I definitely didn’t want an all-white cast, especially with the leads. I know they’re just birds. You’re not seeing human races on screen, but that representation is still really important to me. We didn’t want Tuca to just be the sassy side-character, which I think a lot of black women get relegated to.

The first season of Tuca & Bertie takes on some #MeToo problems, including an episode in which Bertie relives being molested as a young bird. How challenging was that?

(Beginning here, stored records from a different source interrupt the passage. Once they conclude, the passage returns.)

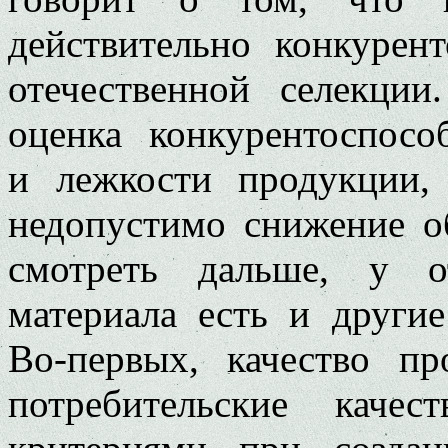
действительно конкурен
отечественной селекци
оценка конкурентоспос
и лежкости продукции, 
недопустимо снижение о
смотреть дальше, у от
материала есть и други
Во-первых, качество п
потребительские качес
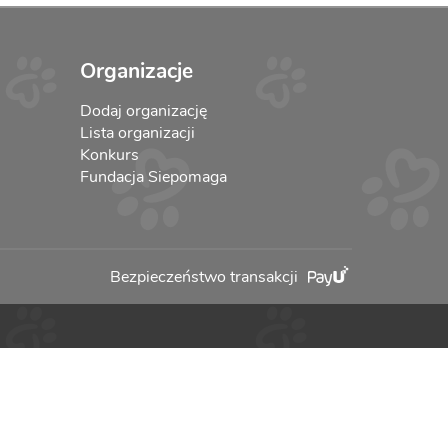
Organizacje
Dodaj organizację
Lista organizacji
Konkurs
Fundacja Siepomaga
Bezpieczeństwo transakcji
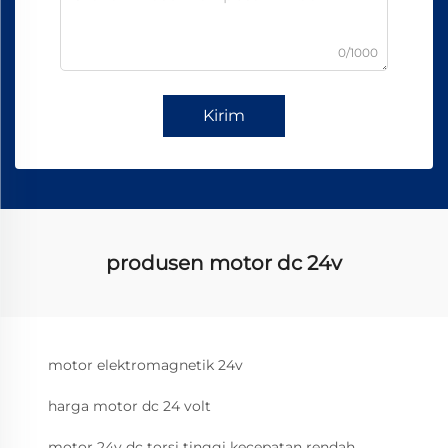
0/1000
Kirim
produsen motor dc 24v
motor elektromagnetik 24v
harga motor dc 24 volt
motor 24v dc torsi tinggi kecepatan rendah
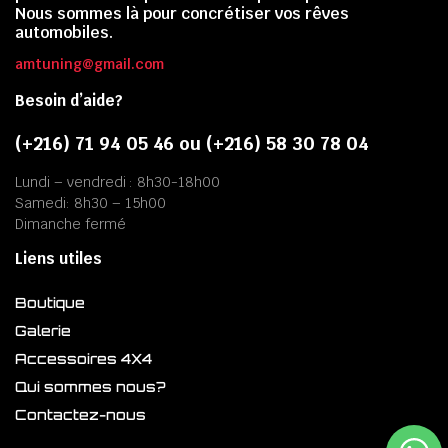
Nous sommes là pour concrétiser vos rêves
automobiles.
amtuning@gmail.com
Besoin d’aide?
(+216) 71 94 05 46 ou (+216) 58 30 78 04
Lundi – vendredi : 8h30-18h00
Samedi: 8h30 – 15h00
Dimanche fermé
Liens utiles
Boutique
Galerie
Accessoires 4X4
Qui sommes nous?
Contactez-nous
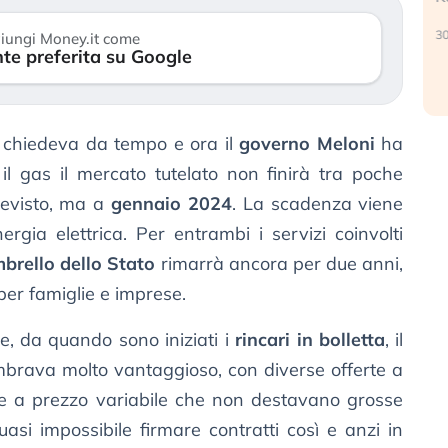
30 luglio 2026
iungi Money.it come
te preferita su Google
 lo chiedeva da tempo e ora il
governo Meloni
ha
 il gas il mercato tutelato non finirà tra poche
revisto, ma a
gennaio 2024
. La scadenza viene
ergia elettrica. Per entrambi i servizi coinvolti
mbrello dello Stato
rimarrà ancora per due anni,
per famiglie e imprese.
, da quando sono iniziati i
rincari in bolletta
, il
mbrava molto vantaggioso, con diverse offerte a
lle a prezzo variabile che non destavano grosse
asi impossibile firmare contratti così e anzi in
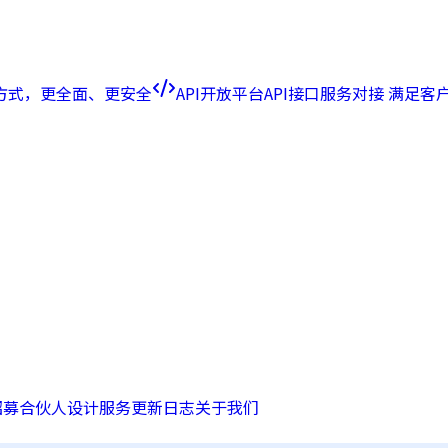
方式，更全面、更安全
API开放平台
API接口服务对接 满足
招募合伙人
设计服务
更新日志
关于我们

There’s a lot of shows being run and written and created by women right now and it’s wonderful. A lot of women want to tell these really sad stories because these are things we’ve experienced. It’s a little bit of a chicken or egg thing where these stories are being framed as a response to the #MeToo movement. We’re not responding to a hashtag. We are finally able to tell these stories and then the hashtag came out of that. [But] it’s very stigmatized for men to come out and talk about this stuff as well.

You mentioned animation, particularly adult animation, has been a mostly male world.  How were you able to navigate it?

I’ve been pretty lucky. There are times when I worked alongside men who I’m pretty sure didn’t see me as fully human just because I’m a woman. So, my only way to move forward is to try to keep working with people who actually connect with me. I mean, that’s always a bummer when people don’t see you for who you really are. They just see, like, you are a woman, or you are this color, or you are this gender or sexuality. But if they’re not actively standing in my way, I just try to move past it. I can’t be everybody’s favorite person, I guess.

There seems to be pretty instant positive reaction to this show from viewers and critics. How have you felt about what people are saying so far?

I’m really delighted that people connect with it so much, because it’s a pretty strange show.